17.4k views Asked by At

I was using json scala library to parse a json from a local drive in spark job :

val requestJson=JSON.parseFull(Source.fromFile("c:/data/request.json").mkString)
    val mainJson=requestJson.get.asInstanceOf[Map[String,Any]].get("Request").get.asInstanceOf[Map[String,Any]]
    val currency=mainJson.get("currency").get.asInstanceOf[String]

But when i try to use the same parser by pointing to hdfs file location it doesnt work:

val requestJson=JSON.parseFull(Source.fromFile("hdfs://url/user/request.json").mkString)

and gives me an error:

java.io.FileNotFoundException: hdfs:/localhost/user/request.json (No such file or directory)
  at java.io.FileInputStream.open0(Native Method)
  at java.io.FileInputStream.open(FileInputStream.java:195)
  at java.io.FileInputStream.<init>(FileInputStream.java:138)
  at scala.io.Source$.fromFile(Source.scala:91)
  at scala.io.Source$.fromFile(Source.scala:76)
  at scala.io.Source$.fromFile(Source.scala:54)
  ... 128 elided

How can i use Json.parseFull library to get data from hdfs file location ?

Thanks

3

There are 3 answers

6
mrsrinivas On BEST ANSWER

Spark does have an inbuilt support for JSON documents parsing which will be available in spark-sql_${scala.version} jar.

In Spark 2.0+ :

import org.apache.spark.sql.SparkSession 

val spark: SparkSession = SparkSession.builder.master("local").getOrCreate

val df = spark.read.format("json").json("json/file/location/in/hdfs")

df.show()

with df object you can do all supported SQL operations on it and it's data processing will be distributed among the nodes whereas requestJson will be computed in single machine only.

Maven dependencies

<dependency>
    <groupId>org.apache.spark</groupId>
    <artifactId>spark-sql_2.11</artifactId>
    <version>2.0.0</version>
</dependency>

Edit: (as per comment to read file from hdfs)

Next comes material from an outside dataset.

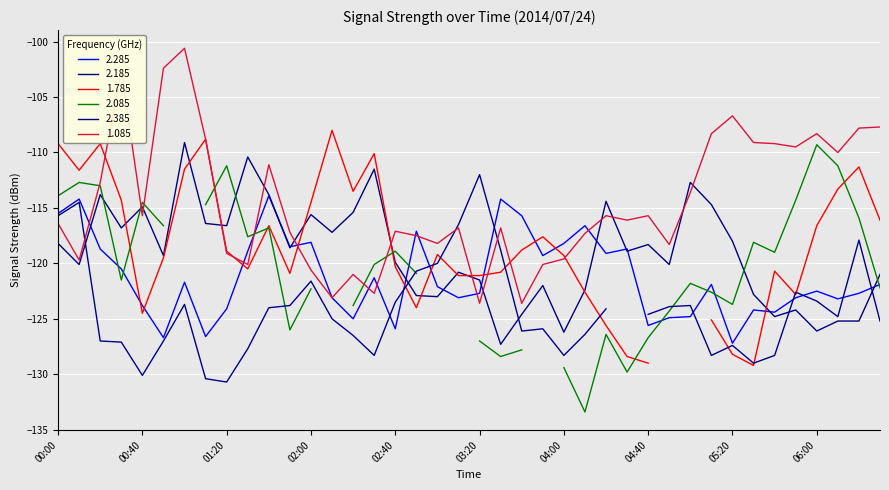

What is the highest value of the 2.185 series?

-109.1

val hdfs = org.apache.hadoop.fs.FileSystem.get(
             new java.net.URI("hdfs://ITS-Hadoop10:9000/"), 
             new org.apache.hadoop.conf.Configuration()
           )
val path=new Path("/user/zhc/"+x+"/")
val t=hdfs.listStatus(path)
val in =hdfs.open(t(0).getPath)
val reader = new BufferedReader(new InputStreamReader(in))
var l=reader.readLine()

code credits: from another SO question

Maven dependencies:

<dependency>
    <groupId>org.apache.hadoop</groupId>
    <artifactId>hadoop-hdfs</artifactId>
    <version>2.7.2</version> <!-- you can change this as per your hadoop version -->
</dependency>
1
Madhu Kiran Seelam On

It is much more easy in spark 2.0

val df = spark.read.json("json/file/location/in/hdfs")
df.show()
0
Rahul Modak On

One can use following in Spark to read the file from HDFS: val jsonText = sc.textFile("hdfs://url/user/request.json").collect.mkString("\n")